Tech giant Apple is forging ahead with its plans to get into the car market.
The Wall Street Journal is reporting that Apple has set a shipment date of 2019 for its electric car.
Six hundred people are employed on what is being called Project Titan by Apple. But Apple wants to triple staff numbers as it accelerates development of the car.
Apple shares rose 1.55 percent.
The latest consumer confidence figures could spell trouble for New Zealand retailers.
Confidence has fallen to a three-year low in the latest Westpac McDermott Miller survey.
The survey's confidence index fell to 106 in the September quarter, its lowest level since September 2012. Anything above 100 indicates that optimists still outweigh pessimists. But the figure is below the survey's long term average.
The near term outlook is not as positive. The net percentage expecting mainly good economic times for the year ahead fell from 4.8 percent positive in the last survey to 15 percent negative this time. It is the first time the measure has dropped into pessimism since December 2012.
The reasons for the pessimism vary between the cities and rural areas.
"The former are expecting bad economic times because of 'ineffective government economic policy' (29 percent), followed by 'low dairy prices' (23 percent)," says McDermott Miller's Richard Miller.
"A net 25 percent of rural consumers expect bad times, with some 39 percent blaming 'low dairy prices' and 30 percent pointing to ineffective government policy'."
There were also more modest declines in respondents' longer-term economic outlook and their assessment of their own financial situation.
The net percentage expecting mainly good economic times over the next five years fell from 24.3 percent to 24.1 percent, while the net percentage expecting their own finances to improve over the year ahead fell from 5.9 percent to 4.6 percent.
The net percentage saying their financial situation had improved over the past year fell from 1.4 percent to negative 3.0 percent.

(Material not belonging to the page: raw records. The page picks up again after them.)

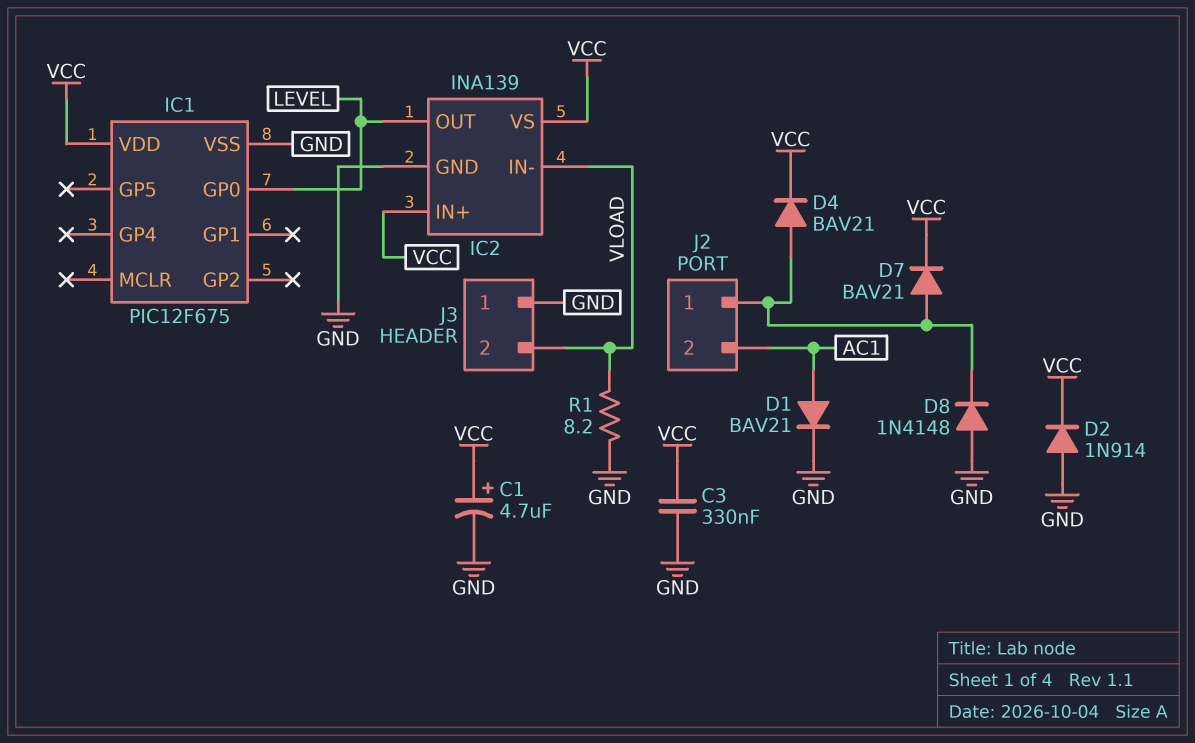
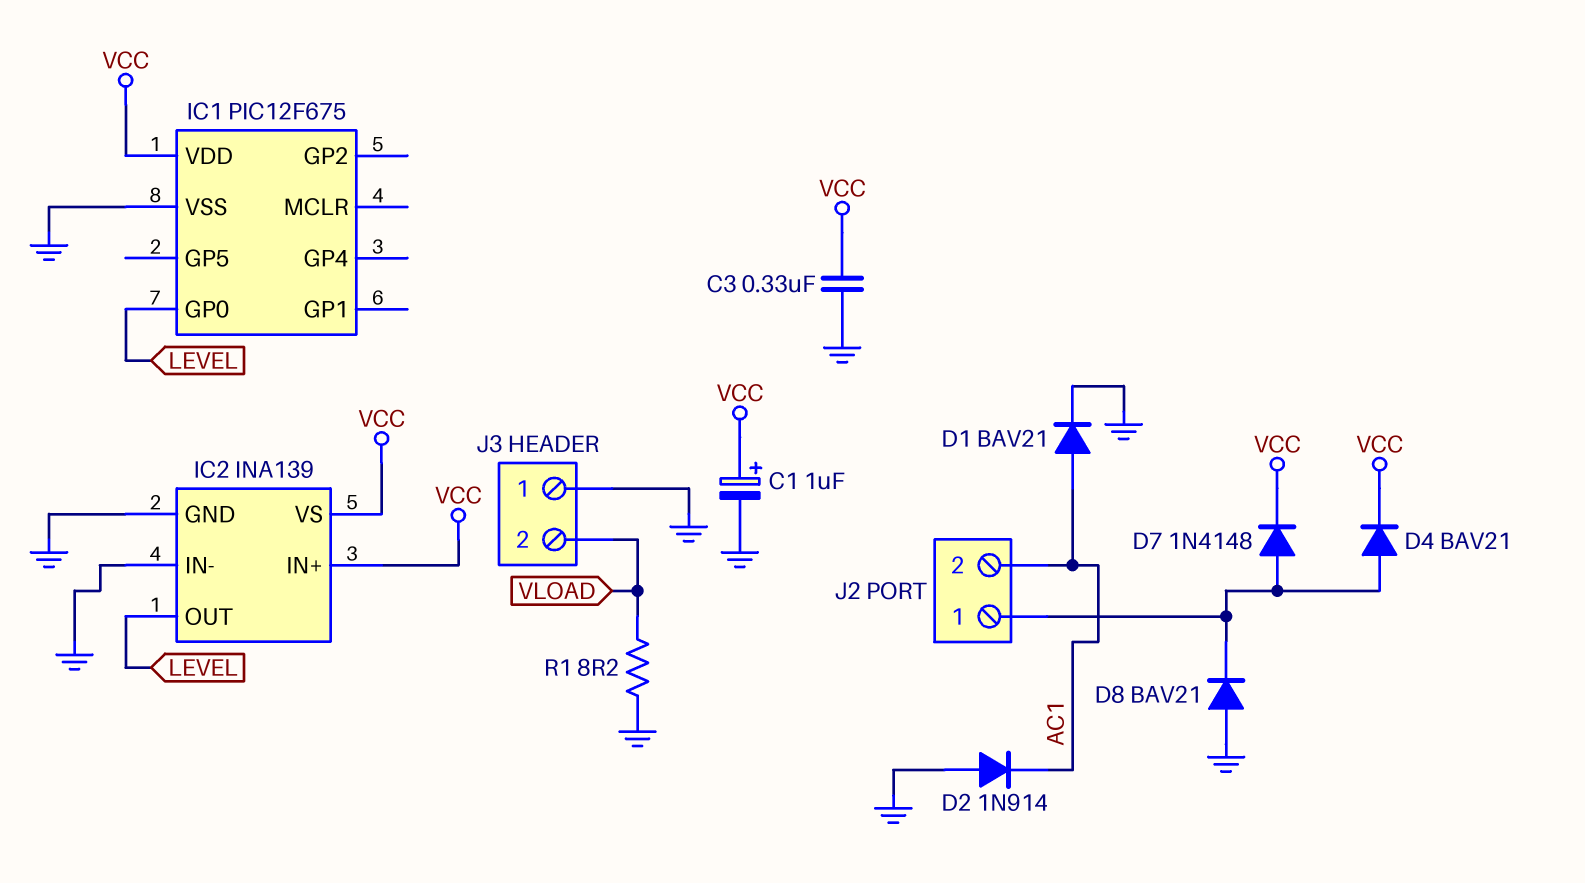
C1: 4.7uF (plus VCC, minus GND) -> 1uF (plus VCC, minus GND)
D2: diode 1N914 (A GND, K VCC) -> diode 1N914 (A GND, K AC1)
D7: diode BAV21 (A J2/1, K VCC) -> diode 1N4148 (A J2/1, K VCC)
D8: diode 1N4148 (A GND, K J2/1) -> diode BAV21 (A GND, K J2/1)
IC2 pin IN-: VLOAD -> GND

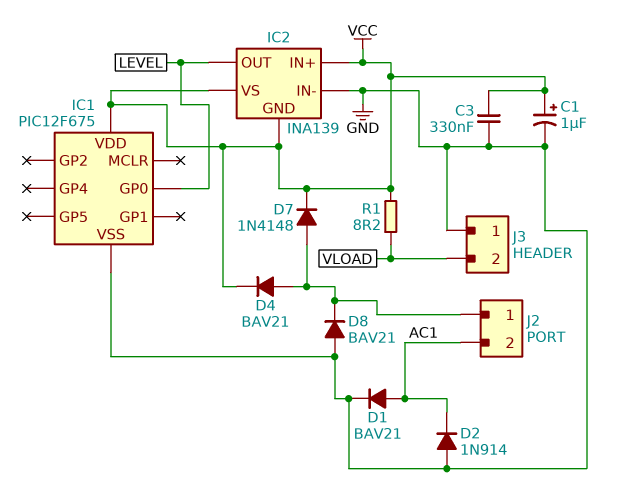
IC2 pin GND: GND -> VCC
R1: 8.2 (GND, VLOAD) -> 8.2 (VCC, VLOAD)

People are becoming increasingly unsure this is a good time to buy major household items. The net percentage saying that now is a good time to buy a major household item fell from 28.8 percent to 19.5 percent.
"The main reason given by some 26 percent is 'they have no money to spend'. When this factor is put alongside negative sentiment over New Zealand's short-term economic prospects, a slowing down in growth of retail sales is likely in the months ahead," says Mr Miller.
Over the next six months Westpac expects the dairy industry to remain under pressure, unemployment to rise, and tax and lending restrictions to take some of the steam out of the Auckland housing market. It says consumer confidence could well fall further, and spending is likely to continue to slow.
The survey found that confidence has fallen hardest among higher-income households, among middle-aged and older households, and among men rather than women. The authors of the survey say they are not quite sure why men have become relatively more downbeat. But "we suspect that concerns around asset values and investment returns have weighed heavily among the better-off and older consumers".
The New Zealand dollar has not had a good start to the week.
The Kiwi was trading at US 63.17 at 8am, down 1.2 percent from yesterday.
It was down half a percent against the Australian dollar at 88.56 cents.
The Kiwi had fallen 1 percent against the pound, trading at 40.74 pence.
It was 56.44 Euro cents and 76.12 Yen.